Class CharsetRecog_2022

java.lang.Object
com.ibm.icu.text.CharsetRecognizer
com.ibm.icu.text.CharsetRecog_2022
Direct Known Subclasses:
CharsetRecog_2022.CharsetRecog_2022CN, CharsetRecog_2022.CharsetRecog_2022JP, CharsetRecog_2022.CharsetRecog_2022KR

abstract class CharsetRecog_2022 extends CharsetRecognizer
class CharsetRecog_2022 part of the ICU charset detection implementation. This is a superclass for the individual detectors for each of the detectable members of the ISO 2022 family of encodings.

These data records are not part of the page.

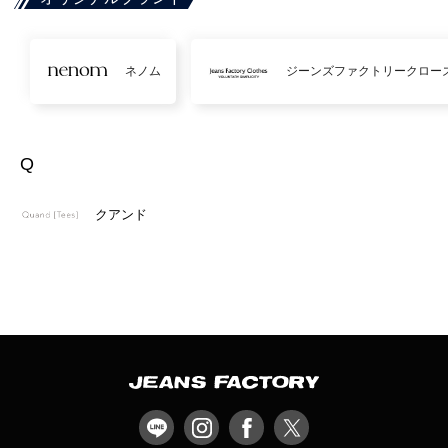
ネノム
ジーンズファクトリークロー
Q
クアンド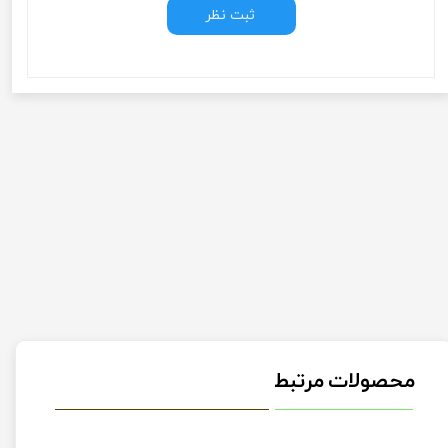
ثبت نظر
محصولات مرتبط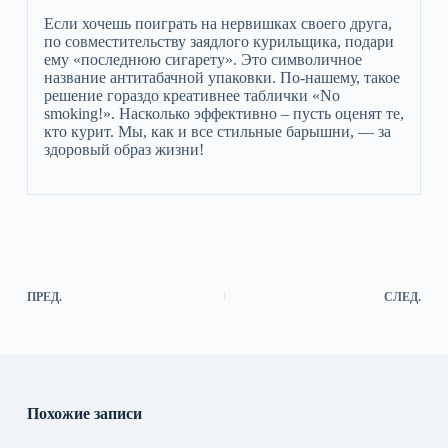
Если хочешь поиграть на нервишках своего друга,
по совместительству заядлого курильщика, подари
ему «последнюю сигарету». Это символичное
название антитабачной упаковки. По-нашему, такое
решение гораздо креативнее таблички «No
smoking!». Насколько эффективно – пусть оценят те,
кто курит. Мы, как и все стильные барышни, — за
здоровый образ жизни!
ПРЕД.
СЛЕД.
Похожие записи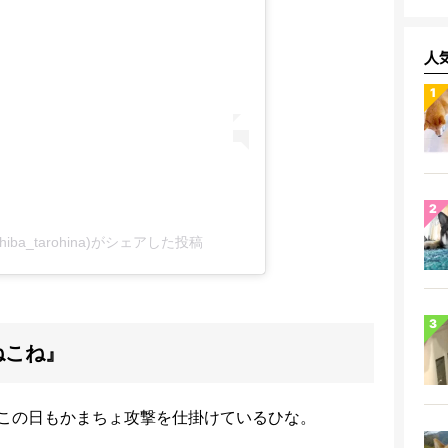
人
shiba_tarohina)がシェアした投稿
ねこね』
この日もかまちょ攻撃を仕掛けているひな。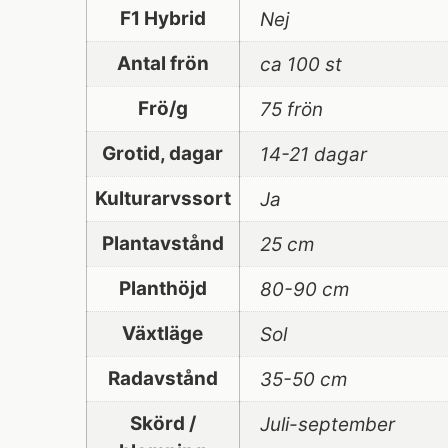
F1 Hybrid
Nej
Antal frön
ca 100 st
Frö/g
75 frön
Grotid, dagar
14-21 dagar
Kulturarvssort
Ja
Plantavstånd
25 cm
Planthöjd
80-90 cm
Växtläge
Sol
Radavstånd
35-50 cm
Skörd /
Juli-september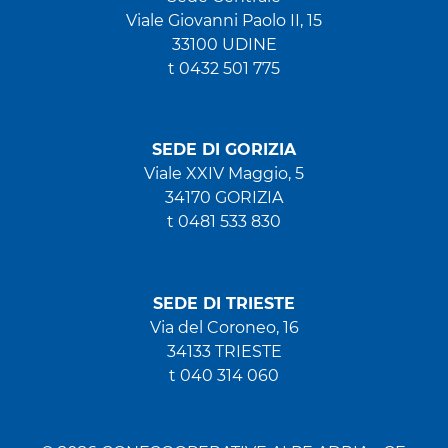
Viale Giovanni Paolo II, 15
33100 UDINE
t 0432 501 775
SEDE DI GORIZIA
Viale XXIV Maggio, 5
34170 GORIZIA
t 0481 533 830
SEDE DI TRIESTE
Via del Coroneo, 16
34133 TRIESTE
t 040 314 060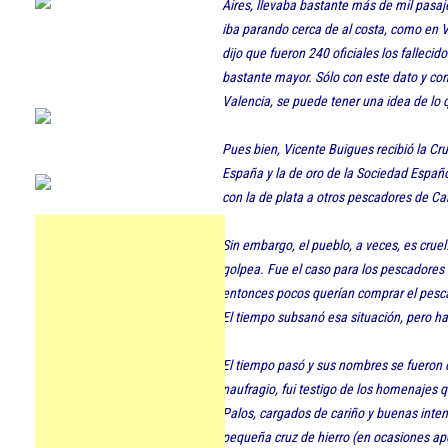
Aires, llevaba bastante más de mil pasaje
iba parando cerca de al costa, como en V
dijo que fueron 240 oficiales los fallecid
bastante mayor. Sólo con este dato y co
Valencia, se puede tener una idea de lo 
Pues bien, Vicente Buigues recibió la Cru
España y la de oro de la Sociedad Españ
con la de plata a otros pescadores de Ca
Sin embargo, el pueblo, a veces, es cruel.
golpea. Fue el caso para los pescadores
entonces pocos querían comprar el pesc
El tiempo subsanó esa situación, pero h
El tiempo pasó y sus nombres se fueron 
naufragio, fui testigo de los homenajes
Palos, cargados de cariño y buenas int
pequeña cruz de hierro (en ocasiones ap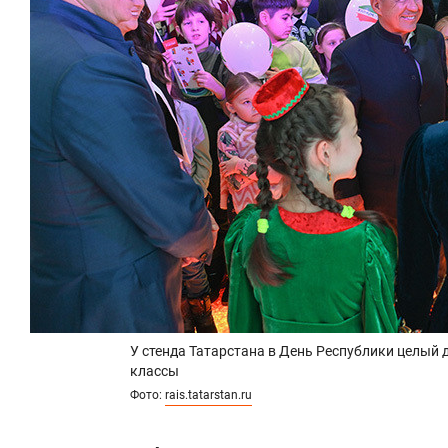
У стенда Татарстана в День Республики целый 
классы
Фото:
rais.tatarstan.ru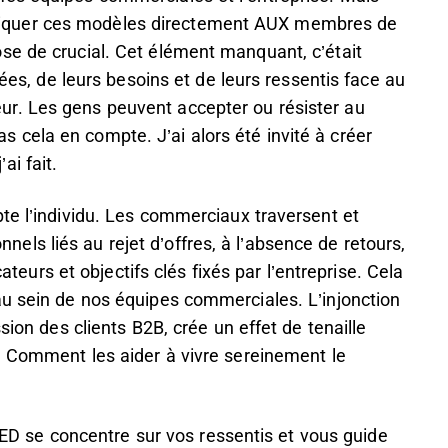
 appliquer ces modèles directement AUX membres de
se de crucial. Cet élément manquant, c’était
sées, de leurs besoins et de leurs ressentis face au
r. Les gens peuvent accepter ou résister au
cela en compte. J’ai alors été invité à créer
i fait.
te l’individu. Les commerciaux traversent et
ls liés au rejet d’offres, à l’absence de retours,
cateurs et objectifs clés fixés par l’entreprise. Cela
au sein de nos équipes commerciales. L’injonction
sion des clients B2B, crée un effet de tenaille
. Comment les aider à vivre sereinement le
se concentre sur vos ressentis et vous guide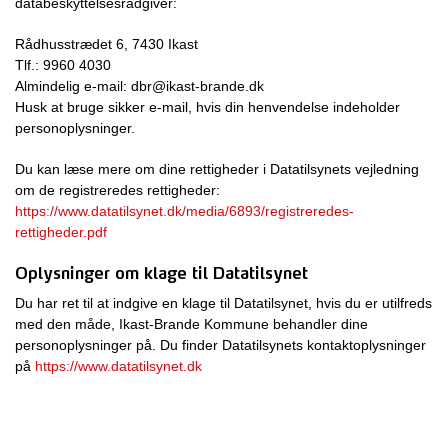
databeskyttelsesrådgiver:
Rådhusstrædet 6, 7430 Ikast
Tlf.: 9960 4030
Almindelig e-mail: dbr@ikast-brande.dk
Husk at bruge sikker e-mail, hvis din henvendelse indeholder
personoplysninger.
Du kan læse mere om dine rettigheder i Datatilsynets vejledning
om de registreredes rettigheder:
https://www.datatilsynet.dk/media/6893/registreredes-
rettigheder.pdf
Oplysninger om klage til Datatilsynet
Du har ret til at indgive en klage til Datatilsynet, hvis du er utilfreds
med den måde, Ikast-Brande Kommune behandler dine
personoplysninger på. Du finder Datatilsynets kontaktoplysninger
på
https://www.datatilsynet.dk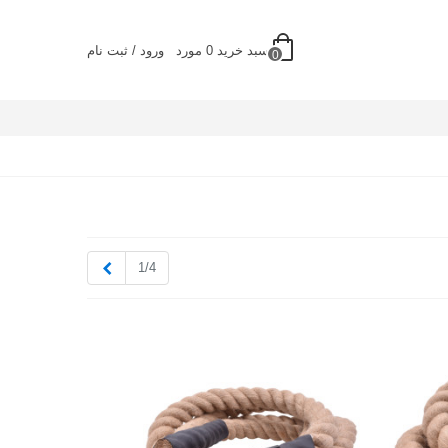
سبد خرید
0
مورد
ورود / ثبت نام
0
بعدی
1/4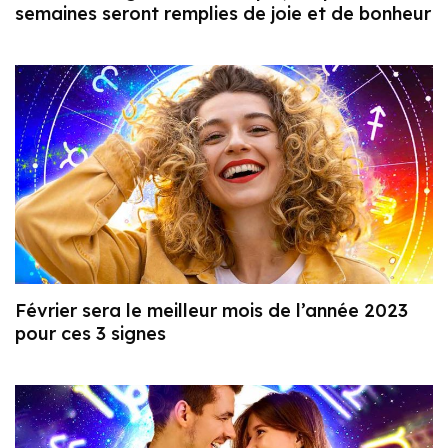
semaines seront remplies de joie et de bonheur
Février sera le meilleur mois de l’année 2023
pour ces 3 signes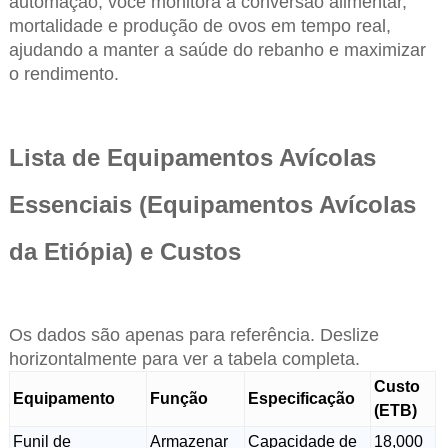
automação, você monitora a conversão alimentar,
mortalidade e produção de ovos em tempo real,
ajudando a manter a saúde do rebanho e maximizar
o rendimento.
Lista de Equipamentos Avícolas
Essenciais (Equipamentos Avícolas
da Etiópia) e Custos
Os dados são apenas para referência. Deslize
horizontalmente para ver a tabela completa.
Custo
Equipamento
Função
Especificação
(ETB)
Funil de
Armazenar
Capacidade de
18,000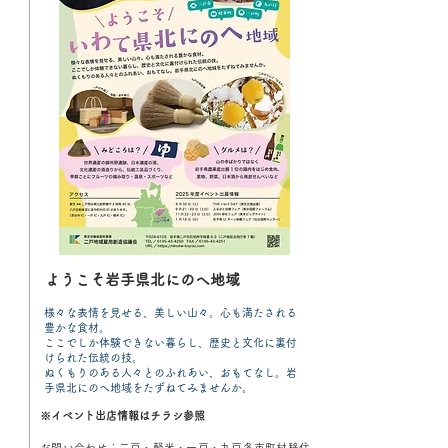
ようこそ岩手県北にのへ地域
様々な表情を見せる、美しい山々。心も満たされる
豊かな食材。
ここでしか体験できない暮らし、歴史と文化に裏付
けられた伝統の技。
ぬくもりのある人々とのふれあい、おもてなし。岩
手県北にのへ地域をたずねてみませんか。
※イベント出店情報はチラシ参照
お問い合わせ：二戸・軽米・一戸・九戸各市町村移住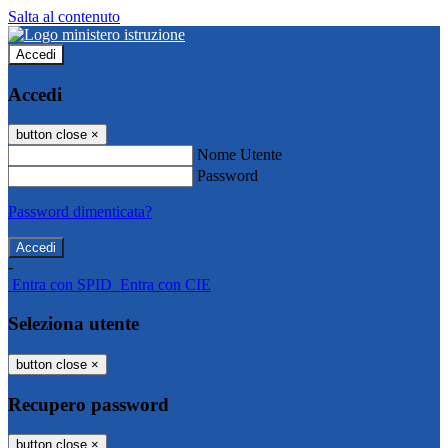
Salta al contenuto
Accedi
Accedi
button close
×
Nome Utente
Password
Password dimenticata?
-
Entra con SPID
Entra con CIE
Seleziona utente
button close
×
Recupero password
button close
×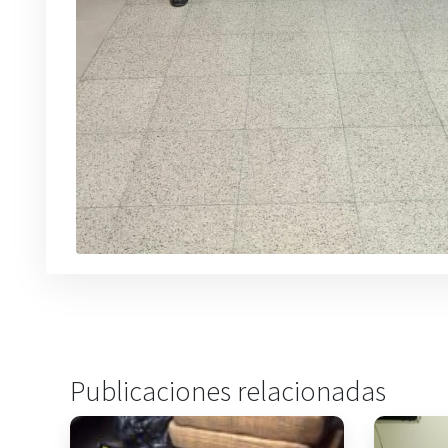
Publicaciones relacionadas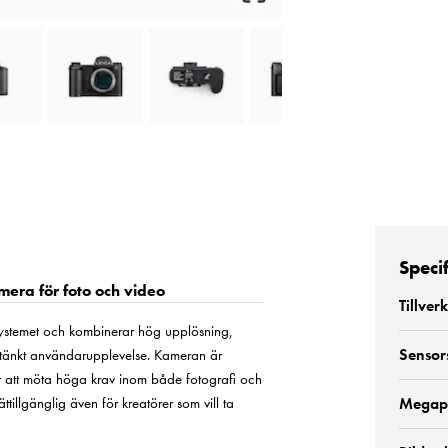
Speci
mera för foto och video
Tillver
-systemet och kombinerar hög upplösning,
Sensor
mtänkt användarupplevelse. Kameran är
r att möta höga krav inom både fotografi och
ttillgänglig även för kreatörer som vill ta
Megap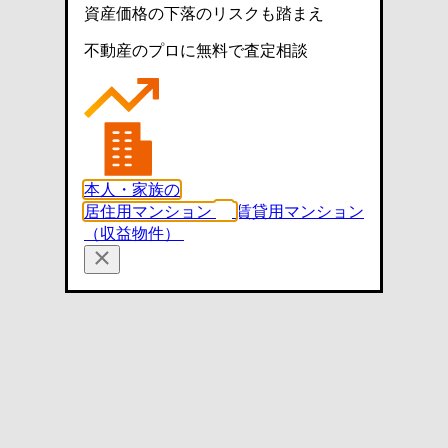
資産価格の下落のリスクも踏まえ
不動産のプロに無料で査定相談
本人・家族の
居住用マンション
賃貸用マンション
（収益物件）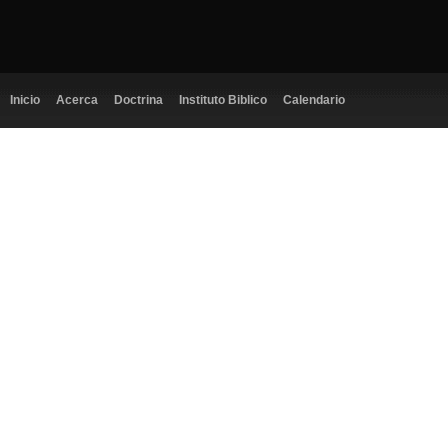
Inicio
Acerca
Doctrina
Instituto Biblico
Calendario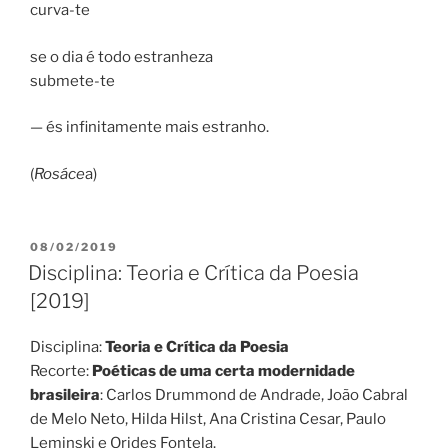
curva-te
se o dia é todo estranheza
submete-te
— és infinitamente mais estranho.
(
Rosáce
a)
PUBLICADO
08/02/2019
EM
Disciplina: Teoria e Crítica da Poesia
[2019]
Disciplina:
Teoria e Crítica da Poesia
Recorte:
Poéticas de uma certa modernidade
brasileira
: Carlos Drummond de Andrade, João Cabral
de Melo Neto, Hilda Hilst, Ana Cristina Cesar, Paulo
Leminski e Orides Fontela.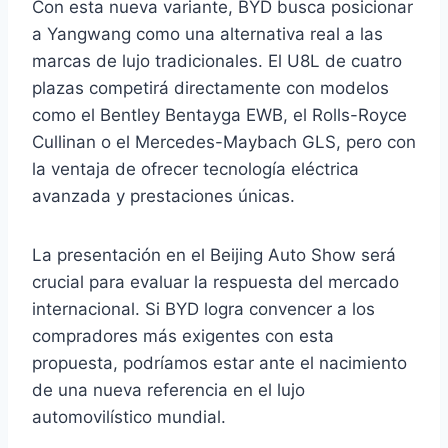
Con esta nueva variante, BYD busca posicionar
a Yangwang como una alternativa real a las
marcas de lujo tradicionales. El U8L de cuatro
plazas competirá directamente con modelos
como el Bentley Bentayga EWB, el Rolls-Royce
Cullinan o el Mercedes-Maybach GLS, pero con
la ventaja de ofrecer tecnología eléctrica
avanzada y prestaciones únicas.
La presentación en el Beijing Auto Show será
crucial para evaluar la respuesta del mercado
internacional. Si BYD logra convencer a los
compradores más exigentes con esta
propuesta, podríamos estar ante el nacimiento
de una nueva referencia en el lujo
automovilístico mundial.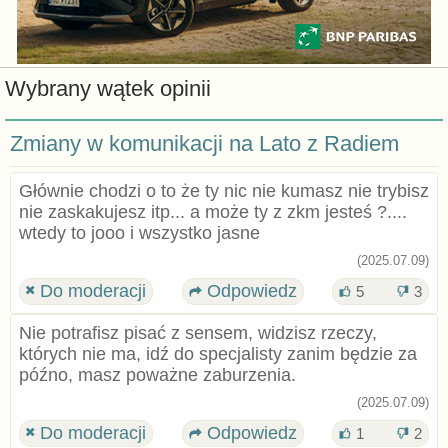
Wybrany wątek opinii
Zmiany w komunikacji na Lato z Radiem
Głównie chodzi o to że ty nic nie kumasz nie trybisz
nie zaskakujesz itp... a może ty z zkm jesteś ?....
wtedy to jooo i wszystko jasne
(2025.07.09)
Do moderacji
Odpowiedz
5
3
Nie potrafisz pisać z sensem, widzisz rzeczy,
których nie ma, idź do specjalisty zanim będzie za
późno, masz poważne zaburzenia.
(2025.07.09)
Do moderacji
Odpowiedz
1
2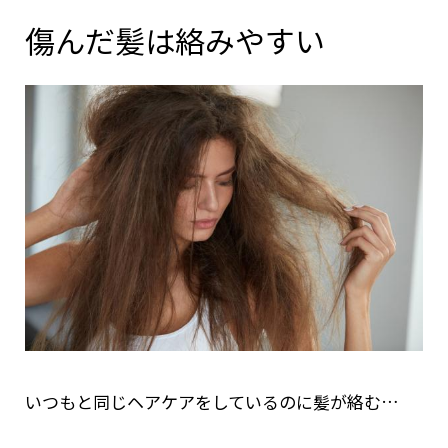
傷んだ髪は絡みやすい
いつもと同じヘアケアをしているのに髪が絡む…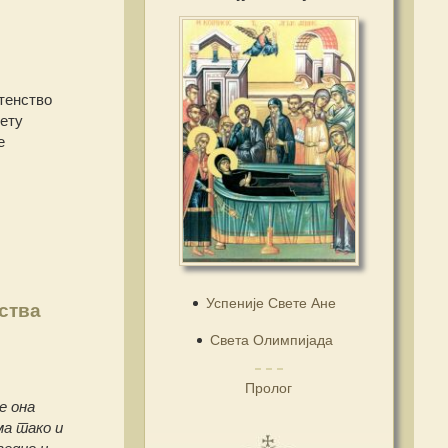
тенство
вету
е
Успеније Свете Ане
ства
Света Олимпијада
Пролог
е она
ма тако и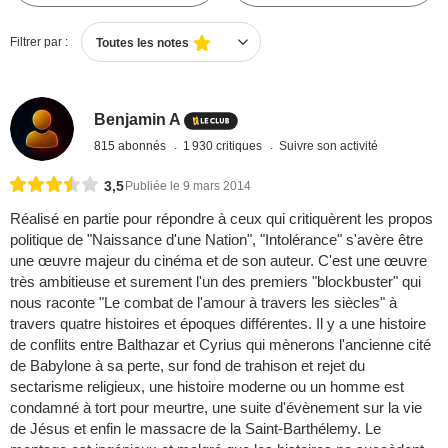
Filtrer par :
Toutes les notes
Benjamin A
815 abonnés
1 930 critiques
Suivre son activité
3,5
Publiée le 9 mars 2014
Réalisé en partie pour répondre à ceux qui critiquèrent les propos
politique de "Naissance d'une Nation", "Intolérance" s'avère être
une œuvre majeur du cinéma et de son auteur. C'est une œuvre
très ambitieuse et surement l'un des premiers "blockbuster" qui
nous raconte "Le combat de l'amour à travers les siècles" à
travers quatre histoires et époques différentes. Il y a une histoire
de conflits entre Balthazar et Cyrius qui mènerons l'ancienne cité
de Babylone à sa perte, sur fond de trahison et rejet du
sectarisme religieux, une histoire moderne ou un homme est
condamné à tort pour meurtre, une suite d'évènement sur la vie
de Jésus et enfin le massacre de la Saint-Barthélemy. Le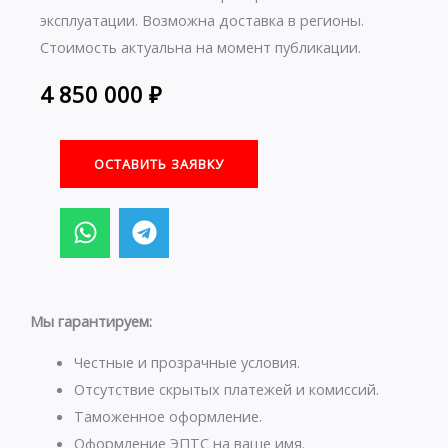
эксплуатации. Возможна доставка в регионы.
Стоимость актуальна на момент публикации.
4 850 000
₽
ОСТАВИТЬ ЗАЯВКУ
W
T
h
e
a
l
t
e
s
g
Мы гарантируем:
a
r
p
a
Честные и прозрачные условия.
p
m
Отсутствие скрытых платежей и комиссий.
Таможенное оформление.
Оформление ЭПТС на ваше имя.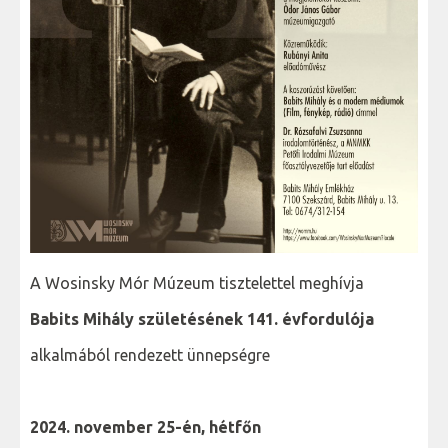
A Wosinsky Mór Múzeum tisztelettel meghívja
Babits Mihály születésének 141. évfordulója
alkalmából rendezett ünnepségre
2024. november 25-én, hétfőn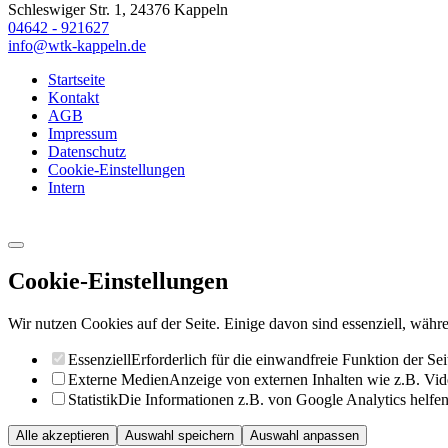
Schleswiger Str. 1, 24376 Kappeln
04642 - 921627
info@wtk-kappeln.de
Startseite
Kontakt
AGB
Impressum
Datenschutz
Cookie-Einstellungen
Intern
Cookie-Einstellungen
Wir nutzen Cookies auf der Seite. Einige davon sind essenziell, währe
Essenziell
Erforderlich für die einwandfreie Funktion der Sei
Externe Medien
Anzeige von externen Inhalten wie z.B. Vid
Statistik
Die Informationen z.B. von Google Analytics helfen 
Alle akzeptieren
Auswahl speichern
Auswahl anpassen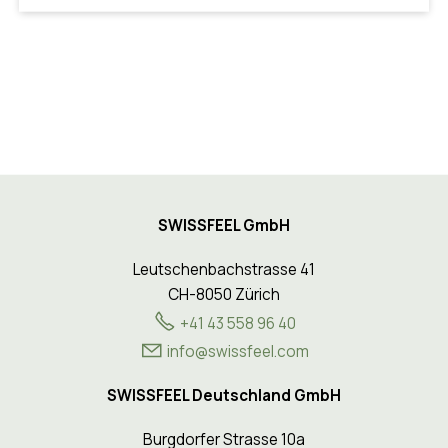
SWISSFEEL GmbH
Leutschenbachstrasse 41
CH-8050 Zürich
+41 43 558 96 40
nf
sw
ssf
l
c
m
SWISSFEEL Deutschland GmbH
Burgdorfer Strasse 10a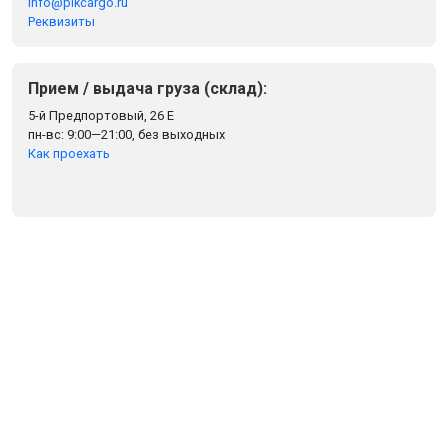
info@plkcargo.ru
Реквизиты
Прием / выдача груза (склад):
5-й Предпортовый, 26 Е
пн-вс: 9:00—21:00, без выходных
Как проехать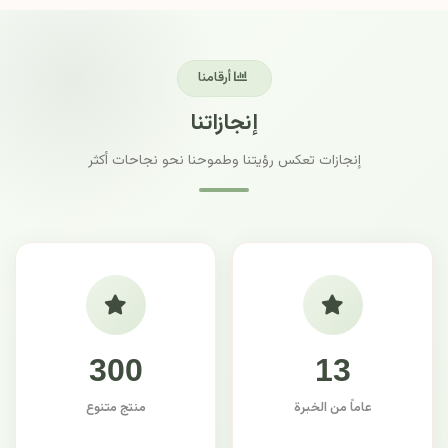
أرقامنا
إنجازاتنا
إنجازات تعكس رؤيتنا وطموحنا نحو نجاحات أكثر
300
13
عاماً من الخبرة
منتج متنوع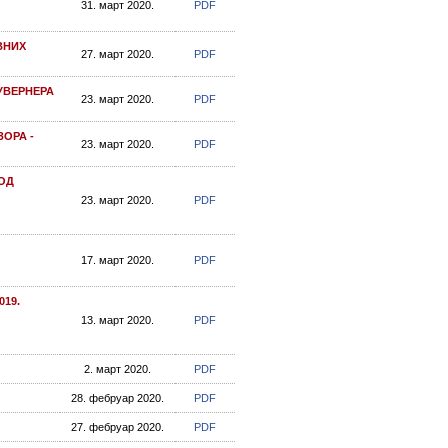
31. март 2020.
PDF
ВНИХ
27. март 2020.
PDF
ГУВЕРНЕРА
23. март 2020.
PDF
ОРА -
23. март 2020.
PDF
ОД
23. март 2020.
PDF
17. март 2020.
PDF
19.
13. март 2020.
PDF
2. март 2020.
PDF
28. фебруар 2020.
PDF
27. фебруар 2020.
PDF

The separate classes are nested within this class.
  • Constructor Details

    • CharsetRecog_2022

      CharsetRecog_2022()
  • Method Details

    • match

      int match(byte[] text, int textLen, byte[][] escapeSequences)
      Matching function shared among the 2022 detectors JP, CN and KR Counts up the number of legal an unrecognized escape sequences in the sample of text, and computes a score based on the total number & the proportion that fit the encoding.
      Parameters:
      text - the byte buffer containing text to analyse
      textLen - the size of the text in the byte.
      escapeSequences - the byte escape sequences to test for.
      Returns:
      match quality, in the range of 0-100.